Tıp hukuku açısından gelişmiş ülkelerde hekim hatalarından kaynaklanan tazminatları sorumlu hekim ödüyor. Malpraktis Yasası (Hastanın hekim ya da yardımcı sağlık personeli tarafından zarar görecek şekilde yanlış tedavi edilmesi; hatalı tedavi) olarak bilinen düzenleme, Türkiye’de uzun yıllardır tartışılmasına rağmen henüz hayata geçmedi. Bu yasa gereğince birçok ülkede hekimler meslekî hatalara karşı sigortalı hale geliyor. Tedavi sırasında oluşan sakatlanma ya da ölüm durumlarında tazminatı sigorta şirketi karşılıyor.


En çok davalık olan tıbbi hatalar

Sağlık Bakanlığı Basın ve Halkla İlişkiler Müşavirliği’nin verdiği bilgilere göre, açılan tazminat davalarındaki hizmet kusuru ve tıbbi hatalar şöyle: Ameliyat sırasında vücutta alet ve kompres unutma sebebiyle ikinci bir ameliyat geçirme. Doğumda anne-bebek ölümü. Doğumda bebek sakatlanması. İntra Müsküler Enjeksiyon sonrası sakatlanma. Ortopedi, cerrahi ya da jinekolojik ameliyatlar sonrası sakatlanma.


Devlet yetkiyi Anayasa’dan alıyor

Temel hak ve hürriyetlerin korunması ile ilgili hükümler - Madde 40: Anayasa ile tanınmış hak ve hürriyetleri ihlâl edilen herkes, yetkili makama geciktirilmeden başvurma imkanının sağlanmasını isteme hakkına sahiptir.

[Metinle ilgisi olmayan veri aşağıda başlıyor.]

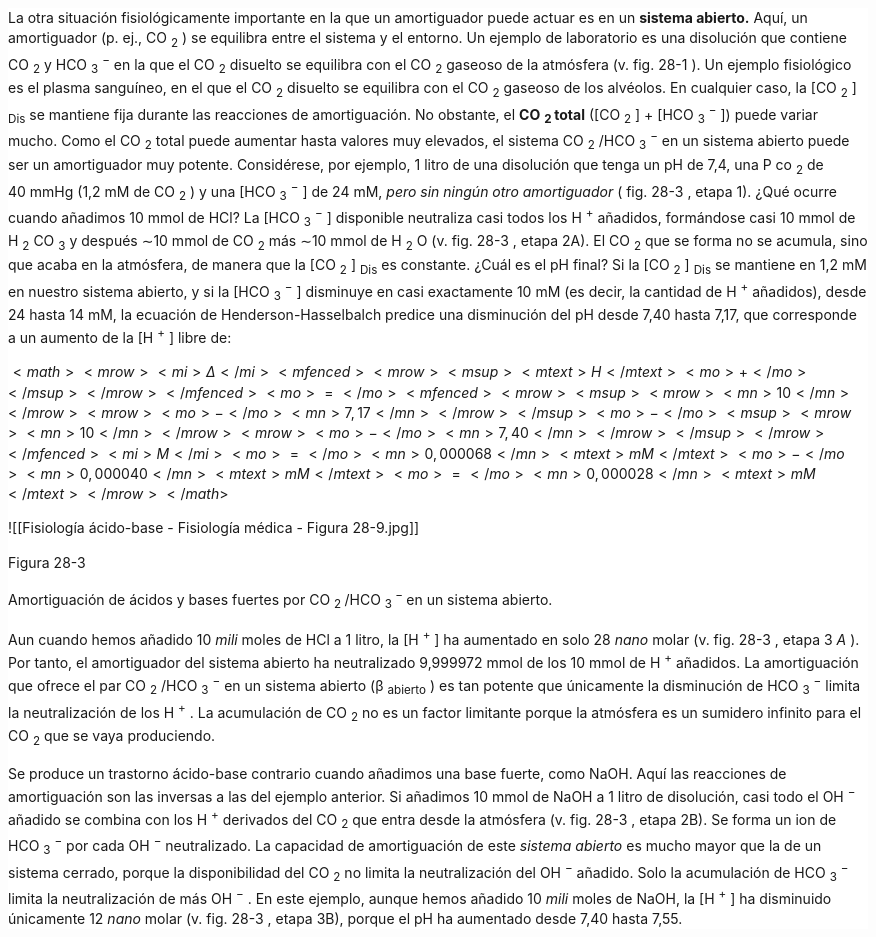 La otra situación fisiológicamente importante en la que un amortiguador puede actuar es en un **sistema abierto.** Aquí, un amortiguador (p. ej., CO <sub>2</sub> ) se equilibra entre el sistema y el entorno. Un ejemplo de laboratorio es una disolución que contiene CO <sub>2</sub> y HCO <sub>3</sub> <sup> −</sup> en la que el CO <sub>2</sub> disuelto se equilibra con el CO <sub>2</sub> gaseoso de la atmósfera (v. fig. 28-1 ). Un ejemplo fisiológico es el plasma sanguíneo, en el que el CO <sub>2</sub> disuelto se equilibra con el CO <sub>2</sub> gaseoso de los alvéolos. En cualquier caso, la [CO <sub>2</sub> ] <sub>Dis</sub> se mantiene fija durante las reacciones de amortiguación. No obstante, el **CO** <sub><b> 2 </b></sub> **total** ([CO <sub>2</sub> ] + [HCO <sub>3</sub> <sup> −</sup> ]) puede variar mucho. Como el CO <sub>2</sub> total puede aumentar hasta valores muy elevados, el sistema CO <sub>2</sub> /HCO <sub>3</sub> <sup> −</sup> en un sistema abierto puede ser un amortiguador muy potente. Considérese, por ejemplo, 1 litro de una disolución que tenga un pH de 7,4, una P co <sub> 2</sub> de 40 mmHg (1,2 mM de CO <sub>2</sub> ) y una [HCO <sub>3</sub> <sup> −</sup> ] de 24 mM, _pero sin ningún otro amortiguador_ ( fig. 28-3 , etapa 1). ¿Qué ocurre cuando añadimos 10 mmol de HCl? La [HCO <sub>3</sub> <sup> −</sup> ] disponible neutraliza casi todos los H <sup>+</sup> añadidos, formándose casi 10 mmol de H <sub>2</sub> CO <sub>3</sub> y después ∼10 mmol de CO <sub>2</sub> más ∼10 mmol de H <sub>2</sub> O (v. fig. 28-3 , etapa 2A). El CO <sub>2</sub> que se forma no se acumula, sino que acaba en la atmósfera, de manera que la [CO <sub>2</sub> ] <sub>Dis</sub> es constante. ¿Cuál es el pH final? Si la [CO <sub>2</sub> ] <sub>Dis</sub> se mantiene en 1,2 mM en nuestro sistema abierto, y si la [HCO <sub>3</sub> <sup> −</sup> ] disminuye en casi exactamente 10 mM (es decir, la cantidad de H <sup>+</sup> añadidos), desde 24 hasta 14 mM, la ecuación de Henderson-Hasselbalch predice una disminución del pH desde 7,40 hasta 7,17, que corresponde a un aumento de la [H <sup>+</sup> ] libre de:

$<math><mrow><mi>Δ</mi><mfenced><mrow><msup><mtext>H</mtext><mo>+</mo></msup></mrow></mfenced><mo>=</mo><mfenced><mrow><msup><mrow><mn>10</mn></mrow><mrow><mo>−</mo><mn>7,17</mn></mrow></msup><mo>−</mo><msup><mrow><mn>10</mn></mrow><mrow><mo>−</mo><mn>7,40</mn></mrow></msup></mrow></mfenced><mi>M</mi><mo>=</mo><mn>0,000068</mn><mtext>mM</mtext><mo>−</mo><mn>0,000040</mn><mtext>mM</mtext><mo>=</mo><mn>0,000028</mn><mtext>mM</mtext></mrow></math>$



![[Fisiología ácido-base - Fisiología médica - Figura 28-9.jpg]]

Figura 28-3

Amortiguación de ácidos y bases fuertes por CO <sub>2 </sub> /HCO <sub>3 </sub> <sup>− </sup> en un sistema abierto.

Aun cuando hemos añadido 10 _mili_ moles de HCl a 1 litro, la [H <sup>+</sup> ] ha aumentado en solo 28 _nano_ molar (v. fig. 28-3 , etapa 3 _A_ ). Por tanto, el amortiguador del sistema abierto ha neutralizado 9,999972 mmol de los 10 mmol de H <sup>+</sup> añadidos. La amortiguación que ofrece el par CO <sub>2</sub> /HCO <sub>3</sub> <sup> −</sup> en un sistema abierto (β <sub>abierto</sub> ) es tan potente que únicamente la disminución de HCO <sub>3</sub> <sup> −</sup> limita la neutralización de los H <sup>+</sup> . La acumulación de CO <sub>2</sub> no es un factor limitante porque la atmósfera es un sumidero infinito para el CO <sub>2</sub> que se vaya produciendo.

Se produce un trastorno ácido-base contrario cuando añadimos una base fuerte, como NaOH. Aquí las reacciones de amortiguación son las inversas a las del ejemplo anterior. Si añadimos 10 mmol de NaOH a 1 litro de disolución, casi todo el OH <sup>−</sup> añadido se combina con los H <sup>+</sup> derivados del CO <sub>2</sub> que entra desde la atmósfera (v. fig. 28-3 , etapa 2B). Se forma un ion de HCO <sub>3</sub> <sup> −</sup> por cada OH <sup>−</sup> neutralizado. La capacidad de amortiguación de este _sistema abierto_ es mucho mayor que la de un sistema cerrado, porque la disponibilidad del CO <sub>2</sub> no limita la neutralización del OH <sup>−</sup> añadido. Solo la acumulación de HCO <sub>3</sub> <sup> −</sup> limita la neutralización de más OH <sup>−</sup> . En este ejemplo, aunque hemos añadido 10 _mili_ moles de NaOH, la [H <sup>+</sup> ] ha disminuido únicamente 12 _nano_ molar (v. fig. 28-3 , etapa 3B), porque el pH ha aumentado desde 7,40 hasta 7,55.


[HCO <sub>3 </sub> <sup>− </sup> ]: ↑  
[HCO <sub>3 </sub> <sup>− </sup> ]: ↓  
[HCO <sub>3 </sub> <sup>− </sup> ]: ↓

Kişinin resmi görevliler tarafından vâki haksız işlemler sonucu uğradığı zarar da, kanuna göre, devletçe tazmin edilir. Devletin sorumlu olan ilgili görevliye rücu hakkı saklıdır.

Anayasa’da kamu hizmeti görevlileriyle ilgili hükümler - Madde 129: Memurlar ve diğer kamu görevlilerinin yetkilerini kullanırken işledikleri kusurlardan doğan tazminat davaları, kendilerine rücu edilmek kaydıyla ve kanunun gösterdiği şekil ve şartlara uygun olarak, ancak idare aleyhine açılabilir.